Review When at rest, a proton experiences a net electromagnetic force of magnitude 8.7×10−13 N pointing in the positive x direction. When the proton moves with a speed of 1.5×106 m/s in the positive y direction, the net electromagnetic force on it decreases in magnitude to 7.5×10−13 N , still pointing in the positive x direction. You may want to review (Pages 773 - 777) . Part A Find the magnitude of the electric field. Express your answer using two significant figures.

Answer 1

Electric field,
`E=5.4* 10^6\ N/C`

Step-by-step explanation:

It is given that,

Electromagnetic force acting on the proton when it is at rest,
`F=8.7* 10^(-13)\ N` (in +x direction)

Speed of proton,
`v=1.5* 10^6\ m/s`

We need to find the magnitude of the electric field.
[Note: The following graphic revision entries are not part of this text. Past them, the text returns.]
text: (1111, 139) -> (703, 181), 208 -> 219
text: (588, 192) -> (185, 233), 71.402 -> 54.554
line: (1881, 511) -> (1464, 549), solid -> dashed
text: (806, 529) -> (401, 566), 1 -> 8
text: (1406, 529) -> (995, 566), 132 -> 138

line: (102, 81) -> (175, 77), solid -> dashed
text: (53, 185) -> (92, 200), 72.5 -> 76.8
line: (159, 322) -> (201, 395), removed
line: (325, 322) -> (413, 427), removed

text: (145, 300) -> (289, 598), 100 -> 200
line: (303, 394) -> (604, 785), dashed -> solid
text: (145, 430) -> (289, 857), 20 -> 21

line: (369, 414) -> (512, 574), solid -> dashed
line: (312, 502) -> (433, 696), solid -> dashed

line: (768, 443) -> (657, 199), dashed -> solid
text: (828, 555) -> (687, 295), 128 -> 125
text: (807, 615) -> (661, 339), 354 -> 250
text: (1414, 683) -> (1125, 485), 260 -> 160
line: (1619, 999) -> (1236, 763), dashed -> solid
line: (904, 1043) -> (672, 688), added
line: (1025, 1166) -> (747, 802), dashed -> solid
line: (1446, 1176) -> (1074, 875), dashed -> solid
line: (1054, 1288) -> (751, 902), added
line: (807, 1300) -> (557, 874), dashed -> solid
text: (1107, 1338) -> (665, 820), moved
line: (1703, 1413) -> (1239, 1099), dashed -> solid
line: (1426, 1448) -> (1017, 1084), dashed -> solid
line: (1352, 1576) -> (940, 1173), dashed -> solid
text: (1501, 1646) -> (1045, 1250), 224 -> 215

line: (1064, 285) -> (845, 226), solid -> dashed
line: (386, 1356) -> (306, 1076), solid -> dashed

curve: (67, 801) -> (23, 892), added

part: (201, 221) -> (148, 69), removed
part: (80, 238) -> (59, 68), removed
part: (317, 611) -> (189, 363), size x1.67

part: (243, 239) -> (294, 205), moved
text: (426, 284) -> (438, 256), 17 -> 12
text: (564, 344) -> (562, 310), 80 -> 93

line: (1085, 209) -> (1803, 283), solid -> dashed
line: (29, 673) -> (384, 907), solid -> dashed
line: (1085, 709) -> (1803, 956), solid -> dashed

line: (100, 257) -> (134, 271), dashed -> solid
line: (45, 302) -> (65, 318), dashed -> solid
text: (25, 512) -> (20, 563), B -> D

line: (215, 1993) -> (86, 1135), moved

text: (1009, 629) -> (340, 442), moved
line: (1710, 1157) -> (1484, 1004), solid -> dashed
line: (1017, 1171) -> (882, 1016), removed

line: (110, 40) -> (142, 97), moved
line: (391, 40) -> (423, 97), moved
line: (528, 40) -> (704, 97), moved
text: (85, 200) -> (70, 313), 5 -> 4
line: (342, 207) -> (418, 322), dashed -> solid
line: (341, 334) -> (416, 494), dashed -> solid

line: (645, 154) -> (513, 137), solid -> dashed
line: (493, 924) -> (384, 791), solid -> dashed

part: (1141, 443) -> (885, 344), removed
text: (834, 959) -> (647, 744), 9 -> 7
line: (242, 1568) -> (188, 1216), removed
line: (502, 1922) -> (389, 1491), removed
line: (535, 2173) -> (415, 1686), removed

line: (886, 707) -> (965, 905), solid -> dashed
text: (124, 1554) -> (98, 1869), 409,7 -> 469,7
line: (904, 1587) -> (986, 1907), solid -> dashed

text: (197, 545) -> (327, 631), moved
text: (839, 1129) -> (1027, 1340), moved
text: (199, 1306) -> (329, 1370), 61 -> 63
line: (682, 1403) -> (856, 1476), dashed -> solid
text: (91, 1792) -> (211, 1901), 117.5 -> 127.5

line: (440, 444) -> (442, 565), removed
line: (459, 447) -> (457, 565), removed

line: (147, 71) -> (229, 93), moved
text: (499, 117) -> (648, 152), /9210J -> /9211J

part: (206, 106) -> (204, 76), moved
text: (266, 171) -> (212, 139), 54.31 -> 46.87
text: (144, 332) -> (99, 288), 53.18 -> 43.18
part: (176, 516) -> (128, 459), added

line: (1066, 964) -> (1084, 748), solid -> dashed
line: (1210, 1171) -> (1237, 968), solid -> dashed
We know that when the charged particle is at rest it experiences electric force which is given by :

F = q E

`E=(F)/(q)`

q is charge on proton

`E=(8.7* 10^(-13)\ N)/(1.6* 10^(-19)\ C)`

E = 5437500 N/C

or

`E=5.4* 10^6\ N/C`

So, the magnitude of electric field is
`E=5.4* 10^6\ N/C`. hence, this is the required solution.